Records from a data source:
*** Block opens ***

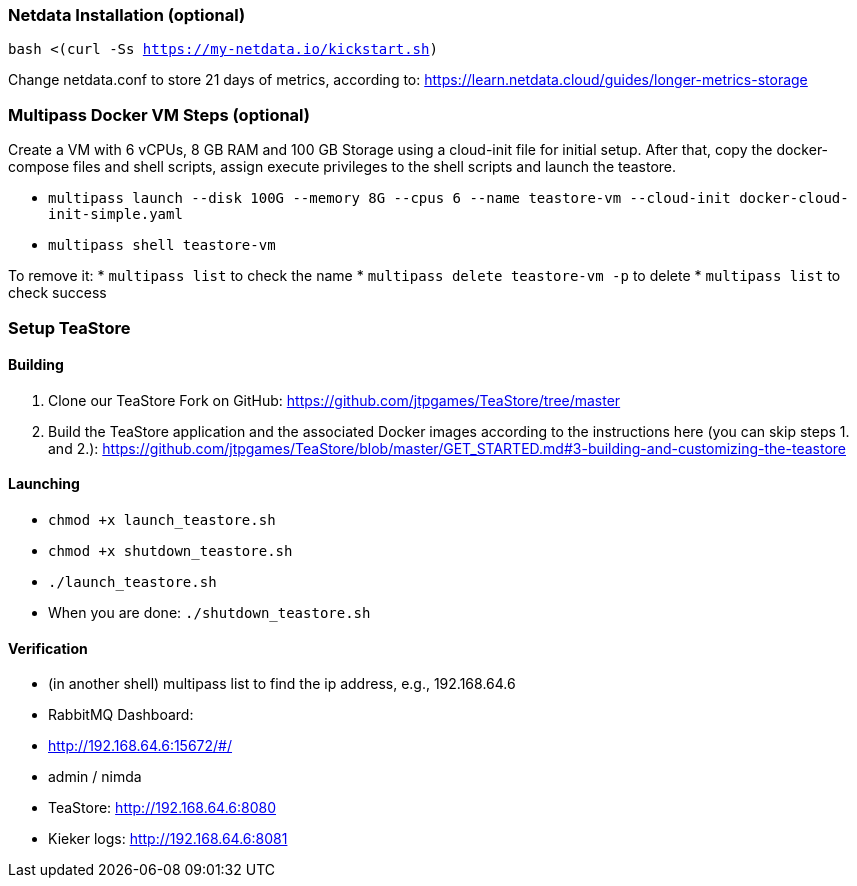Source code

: ### Netdata Installation (optional)

`bash <(curl -Ss https://my-netdata.io/kickstart.sh)`

Change netdata.conf to store 21 days of metrics, according to:
<https://learn.netdata.cloud/guides/longer-metrics-storage>

### Multipass Docker VM Steps (optional)

Create a VM with 6 vCPUs, 8 GB RAM and 100 GB Storage using a cloud-init file for initial setup. After that, copy the docker-compose files and shell scripts, assign execute privileges to the shell scripts and launch the teastore. 

* `multipass launch --disk 100G --memory 8G --cpus 6 --name teastore-vm --cloud-init docker-cloud-init-simple.yaml`
* `multipass shell teastore-vm`

To remove it:
* `multipass list` to check the name
* `multipass delete teastore-vm -p` to delete
* `multipass list` to check success

### Setup TeaStore
#### Building

1. Clone our TeaStore Fork on GitHub: https://github.com/jtpgames/TeaStore/tree/master
2. Build the TeaStore application and the associated Docker images according to the instructions here (you can skip steps 1. and 2.): https://github.com/jtpgames/TeaStore/blob/master/GET_STARTED.md#3-building-and-customizing-the-teastore

#### Launching

* `chmod +x launch_teastore.sh`
* `chmod +x shutdown_teastore.sh`
* `./launch_teastore.sh`
* When you are done: `./shutdown_teastore.sh`

#### Verification

* (in another shell) multipass list to find the ip address, e.g., 192.168.64.6
* RabbitMQ Dashboard:
  * <http://192.168.64.6:15672/#/>
  * admin / nimda
* TeaStore:  <http://192.168.64.6:8080>
* Kieker logs: <http://192.168.64.6:8081>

*** Block closes ***

Task statement
Nothing but the lines from the one holding "#### Launching" to the end of the entries should be output, each exactly as it appears.

Exercise response
#### Launching

* `chmod +x launch_teastore.sh`
* `chmod +x shutdown_teastore.sh`
* `./launch_teastore.sh`
* When you are done: `./shutdown_teastore.sh`

#### Verification

* (in another shell) multipass list to find the ip address, e.g., 192.168.64.6
* RabbitMQ Dashboard:
  * <http://192.168.64.6:15672/#/>
  * admin / nimda
* TeaStore:  <http://192.168.64.6:8080>
* Kieker logs: <http://192.168.64.6:8081>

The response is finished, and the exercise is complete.